New group cyber china takes aim at the electric networks of India near to Ladakh, a ratio of RecordedFuture
We are all well aware of the fact that cyber warfare and campaigns of misinformation on social media efforts are fundamental to the purpose of the China to gain control of their own supremacy dictatorial.
TAG-38, and the attack on the Indian Power Grid Org
The power and the propaganda of offensive computing have been deeply rooted in the approach of China to beat rivals abroad. Recently, the indian firm of the electricity network has become the target of a group of cybercriminal chinese known as TAG-38.
The research report Insikt has revealed a campaign of hacking that is managed by a group of malicious state-sponsored chinese and took aim l’Indian Power Grid Organisationthe majority of cyber attacks has led to the use of ShadowPad backdoor (malicious software to property/development, TAG-38). The attack activity has been detected thanks to a combination of a wide automated analysis of network traffic with a manual scan.
From this analysis, it was revealed that the attack on the Indian Power Grid is the first operation of this group APT chinese, as a result of the new composition.
India is not a target
In the last 18 years, the indian region has been targeted by APT chinese. There are several cases that justify these claims. In February 2021 RedEcho, a “sophisticated” criminal group linked to China, beset by 10 india in the energy sector and two in the maritime sector. The attack targeted “only” the NTPC (National Thermal Power Corporation), the state-owned, the biggest energy company in india. Hackers have used a backdoor modular named ShadowPad for the cyber-attack.

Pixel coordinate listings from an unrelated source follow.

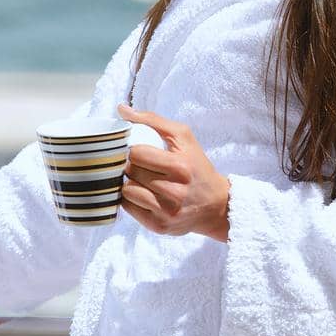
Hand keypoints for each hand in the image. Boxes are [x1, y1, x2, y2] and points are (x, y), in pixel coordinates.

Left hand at [118, 104, 230, 241]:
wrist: (215, 205)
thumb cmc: (196, 166)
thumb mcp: (183, 137)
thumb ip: (153, 120)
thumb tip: (121, 109)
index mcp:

Cyber attacks are increased with the increase of tensions between India and China in the wake of the battle in the valley, Galwan.
In 2021, came to the fore another news regarding the group of cyber espionage the chinese that has targeted victims from India. It security researchers have analyzed that theAPT 41 (another group of threats, state-sponsored chinese) is engaged in the business of espionage and crime motivated financially, the group of threats from china, has been targeting organizations such as travel, telecommunications, health care, news and education. It was found that the groups of espionage, the chinese have used phishing emails to gain access to their victims.
The defense in cyberspace
In order to protect his nation and intensify its offensive capabilities, India has also launched various attacks against the chinese nation. According to the report of Forcepoint, in December 2015 it was launched a cyber campaign by the company's cyber intelligence Phronesis based in India, directly target chinese citizens of different sectors and administrative agencies in south Asia. It turned out that it was a cyber attack sponsored by the state in which they were used 170 malicious documents and 4 families of malware distinct.

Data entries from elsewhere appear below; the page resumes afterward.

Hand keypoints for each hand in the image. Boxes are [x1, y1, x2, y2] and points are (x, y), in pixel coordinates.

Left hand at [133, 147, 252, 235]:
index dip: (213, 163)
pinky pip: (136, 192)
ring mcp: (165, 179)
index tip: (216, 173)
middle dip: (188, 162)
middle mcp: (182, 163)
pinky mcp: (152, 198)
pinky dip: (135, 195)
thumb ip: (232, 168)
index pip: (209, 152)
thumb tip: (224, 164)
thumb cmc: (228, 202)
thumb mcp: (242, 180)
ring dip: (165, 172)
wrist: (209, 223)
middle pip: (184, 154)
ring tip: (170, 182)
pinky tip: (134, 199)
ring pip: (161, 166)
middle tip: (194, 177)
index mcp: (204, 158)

In 2019, the team Anomalous Threat Research has reported another phishing campaign of the group BITTER APTlikely to implement cyber attacks against government agencies of the people's Republic of china. Phishing attacks exploit the counterfeit sites designed to steal the credentials of the e-mail to target victims within the chinese administration.
Therefore, we can say that indian companies cyber intelligence are emerging as a superpower in the domain of cyber offensive, because the indian nation are competing at their best to defeat her great rival geo-political: China.